Problem —
Transcribe the listing below word for word but skip its images.

____

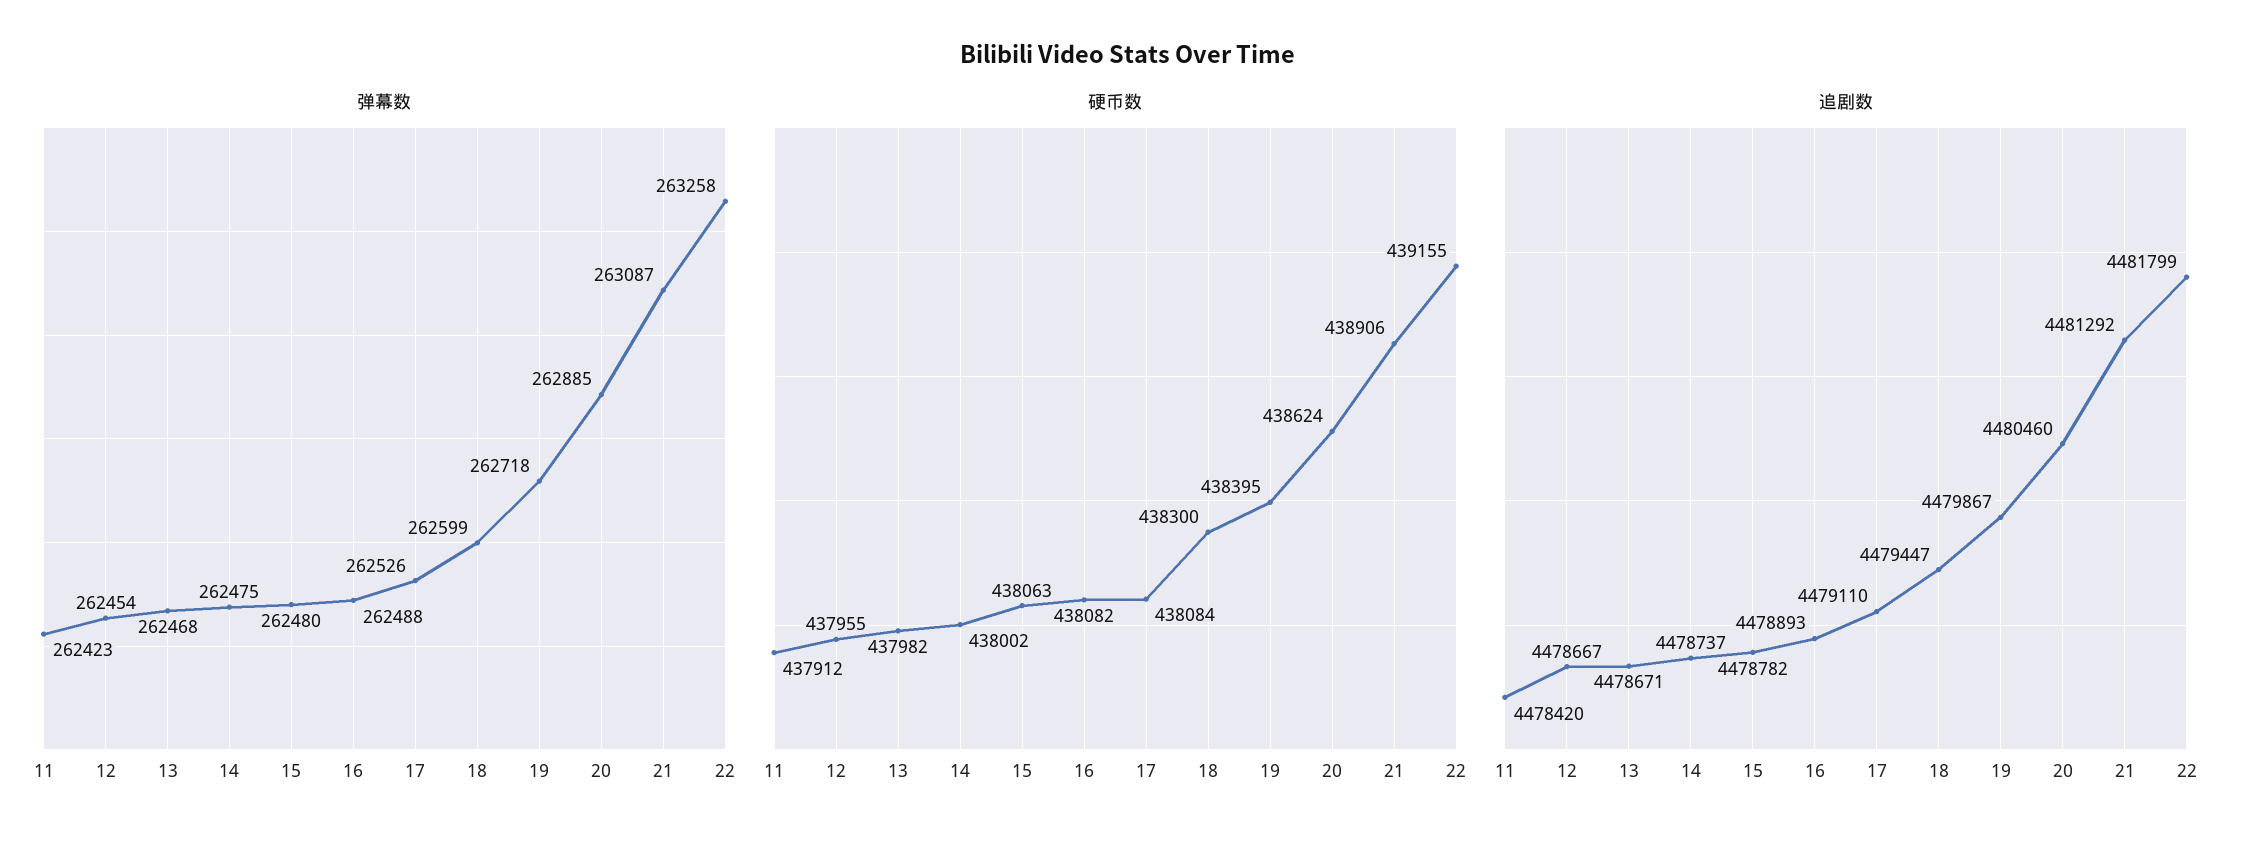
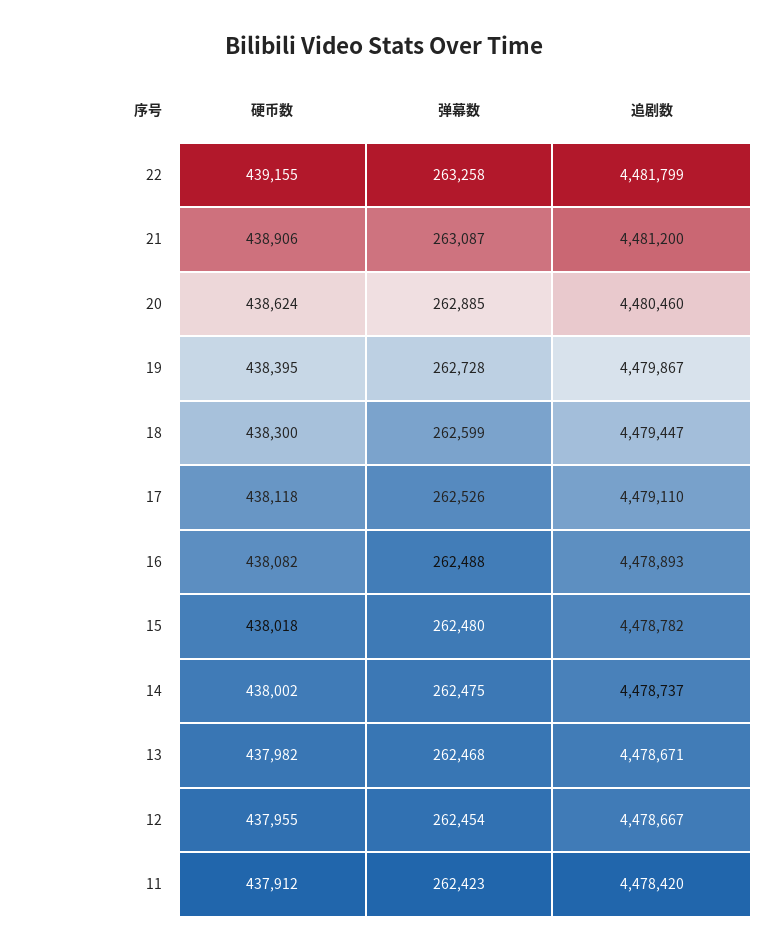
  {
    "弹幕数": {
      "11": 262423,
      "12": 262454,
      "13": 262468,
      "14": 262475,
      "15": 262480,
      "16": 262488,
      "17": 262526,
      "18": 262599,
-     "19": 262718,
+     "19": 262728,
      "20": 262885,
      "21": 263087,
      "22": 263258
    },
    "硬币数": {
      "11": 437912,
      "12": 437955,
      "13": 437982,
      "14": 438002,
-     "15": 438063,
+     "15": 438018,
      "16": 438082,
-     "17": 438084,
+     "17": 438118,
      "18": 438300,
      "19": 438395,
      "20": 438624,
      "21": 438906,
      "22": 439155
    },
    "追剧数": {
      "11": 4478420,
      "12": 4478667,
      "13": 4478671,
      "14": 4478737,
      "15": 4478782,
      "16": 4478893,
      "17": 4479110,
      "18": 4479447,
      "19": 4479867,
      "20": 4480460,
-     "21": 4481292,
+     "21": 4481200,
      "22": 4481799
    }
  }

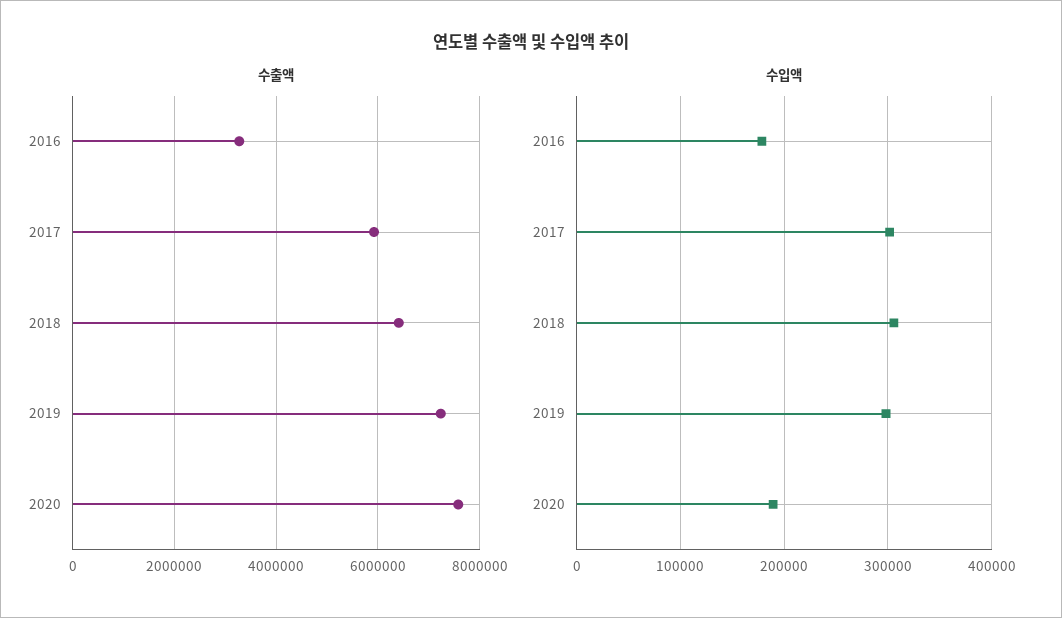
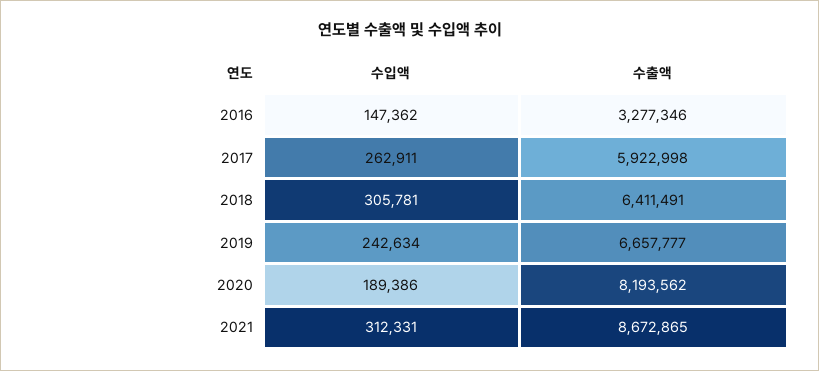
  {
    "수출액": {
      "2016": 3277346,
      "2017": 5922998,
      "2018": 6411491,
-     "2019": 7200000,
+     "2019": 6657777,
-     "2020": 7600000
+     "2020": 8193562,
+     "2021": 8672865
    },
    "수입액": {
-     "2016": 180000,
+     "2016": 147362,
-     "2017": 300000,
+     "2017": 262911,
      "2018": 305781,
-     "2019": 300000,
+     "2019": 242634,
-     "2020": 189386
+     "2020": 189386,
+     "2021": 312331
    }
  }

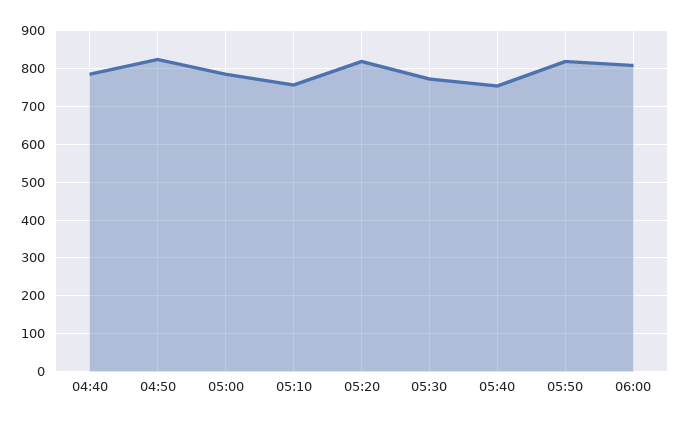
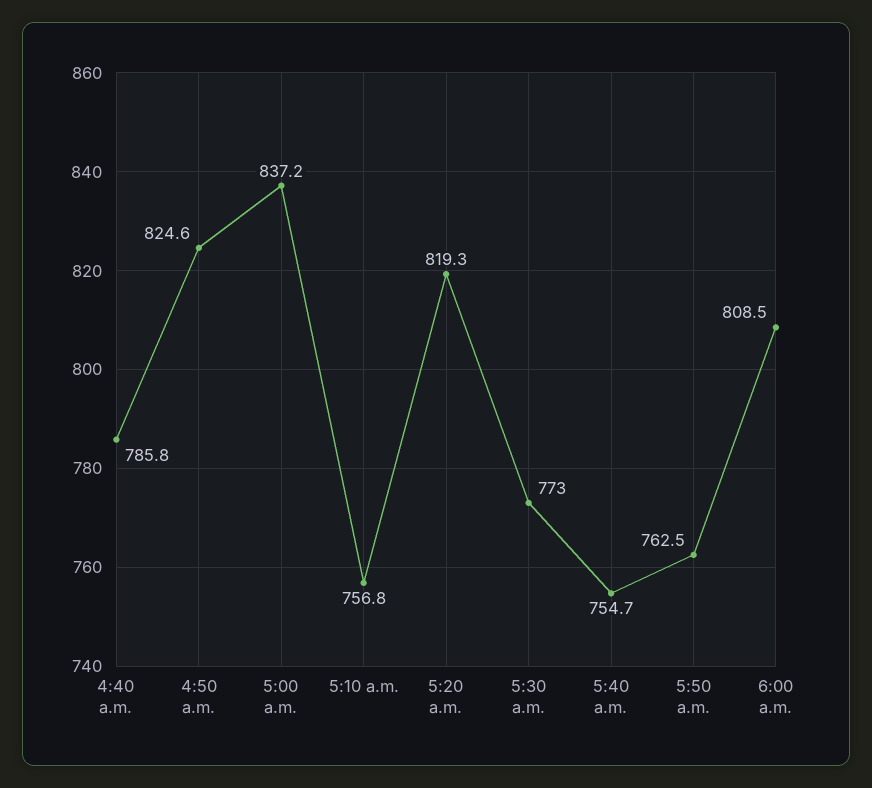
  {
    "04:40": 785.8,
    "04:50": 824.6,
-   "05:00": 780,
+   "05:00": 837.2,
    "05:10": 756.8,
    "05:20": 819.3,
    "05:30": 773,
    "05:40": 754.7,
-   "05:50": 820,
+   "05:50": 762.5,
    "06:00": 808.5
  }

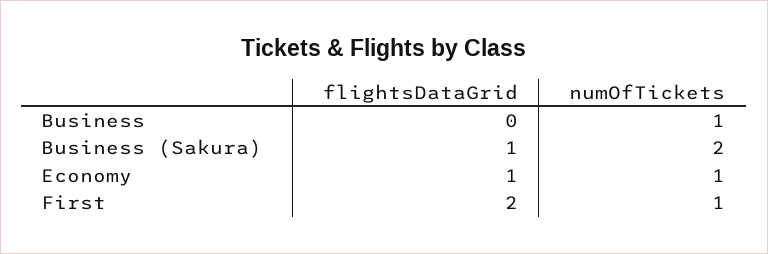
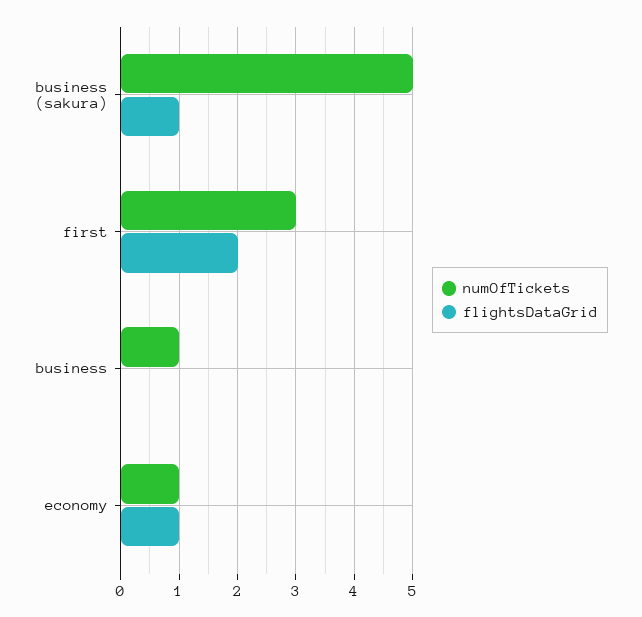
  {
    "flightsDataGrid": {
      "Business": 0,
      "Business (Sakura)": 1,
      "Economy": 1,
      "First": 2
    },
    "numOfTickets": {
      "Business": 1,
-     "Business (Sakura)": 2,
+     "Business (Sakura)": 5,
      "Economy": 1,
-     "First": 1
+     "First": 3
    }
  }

____

Written reply —
  {
    "弹幕数": {
      "11": 262423,
      "12": 262454,
      "13": 262468,
      "14": 262475,
      "15": 262480,
      "16": 262488,
      "17": 262526,
      "18": 262599,
-     "19": 262718,
+     "19": 262728,
      "20": 262885,
      "21": 263087,
      "22": 263258
    },
    "硬币数": {
      "11": 437912,
      "12": 437955,
      "13": 437982,
      "14": 438002,
-     "15": 438063,
+     "15": 438018,
      "16": 438082,
-     "17": 438084,
+     "17": 438118,
      "18": 438300,
      "19": 438395,
      "20": 438624,
      "21": 438906,
      "22": 439155
    },
    "追剧数": {
      "11": 4478420,
      "12": 4478667,
      "13": 4478671,
      "14": 4478737,
      "15": 4478782,
      "16": 4478893,
      "17": 4479110,
      "18": 4479447,
      "19": 4479867,
      "20": 4480460,
-     "21": 4481292,
+     "21": 4481200,
      "22": 4481799
    }
  }

  {
    "수출액": {
      "2016": 3277346,
      "2017": 5922998,
      "2018": 6411491,
-     "2019": 7200000,
+     "2019": 6657777,
-     "2020": 7600000
+     "2020": 8193562,
+     "2021": 8672865
    },
    "수입액": {
-     "2016": 180000,
+     "2016": 147362,
-     "2017": 300000,
+     "2017": 262911,
      "2018": 305781,
-     "2019": 300000,
+     "2019": 242634,
-     "2020": 189386
+     "2020": 189386,
+     "2021": 312331
    }
  }

  {
    "04:40": 785.8,
    "04:50": 824.6,
-   "05:00": 780,
+   "05:00": 837.2,
    "05:10": 756.8,
    "05:20": 819.3,
    "05:30": 773,
    "05:40": 754.7,
-   "05:50": 820,
+   "05:50": 762.5,
    "06:00": 808.5
  }

  {
    "flightsDataGrid": {
      "Business": 0,
      "Business (Sakura)": 1,
      "Economy": 1,
      "First": 2
    },
    "numOfTickets": {
      "Business": 1,
-     "Business (Sakura)": 2,
+     "Business (Sakura)": 5,
      "Economy": 1,
-     "First": 1
+     "First": 3
    }
  }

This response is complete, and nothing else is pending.